DATA SHOWN:
/---

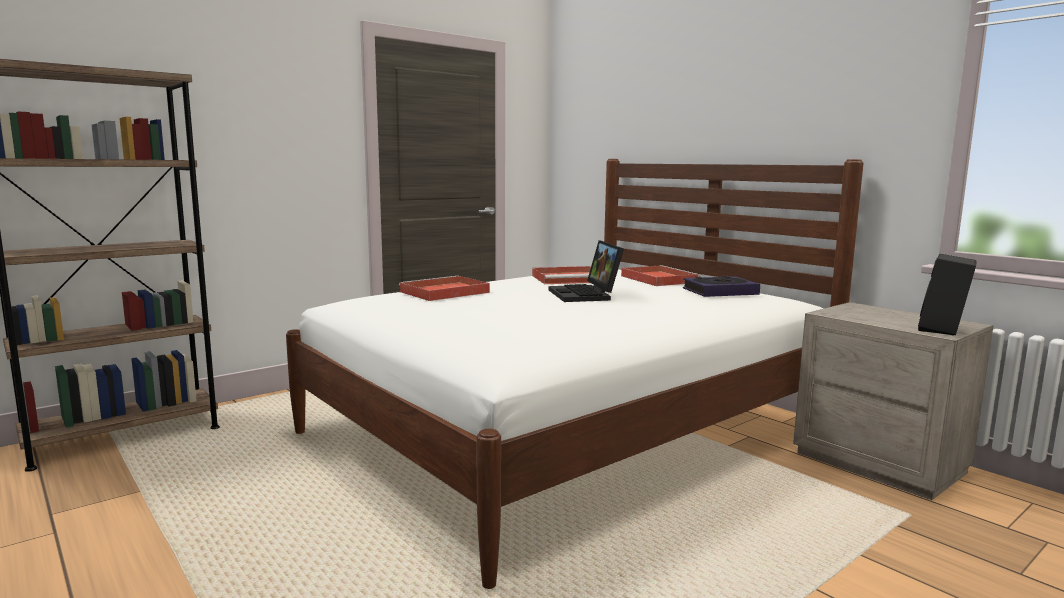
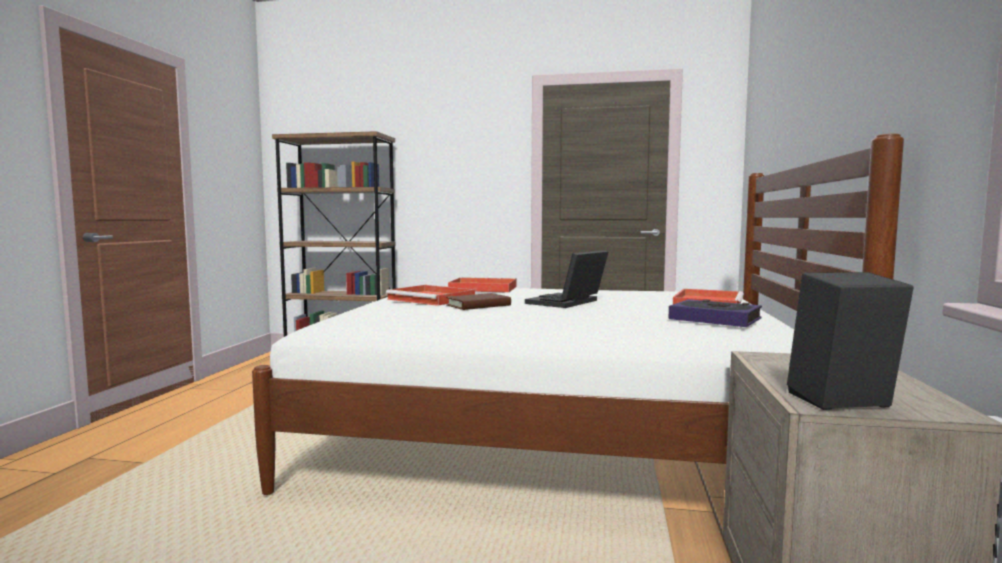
camera: 50 degrees right, 5 degrees down
red tray [532,266,591,284] -> red tray moved to [386,285,475,306]
none -> brown book [446,293,511,310]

\---

DESCRIPTION OF THE TASK: It would help to have the listing above repeated exactly, with all images removed.

RESPONSE TO THE EXERCISE:
camera: 50 degrees right, 5 degrees down
red tray [532,266,591,284] -> red tray moved to [386,285,475,306]
none -> brown book [446,293,511,310]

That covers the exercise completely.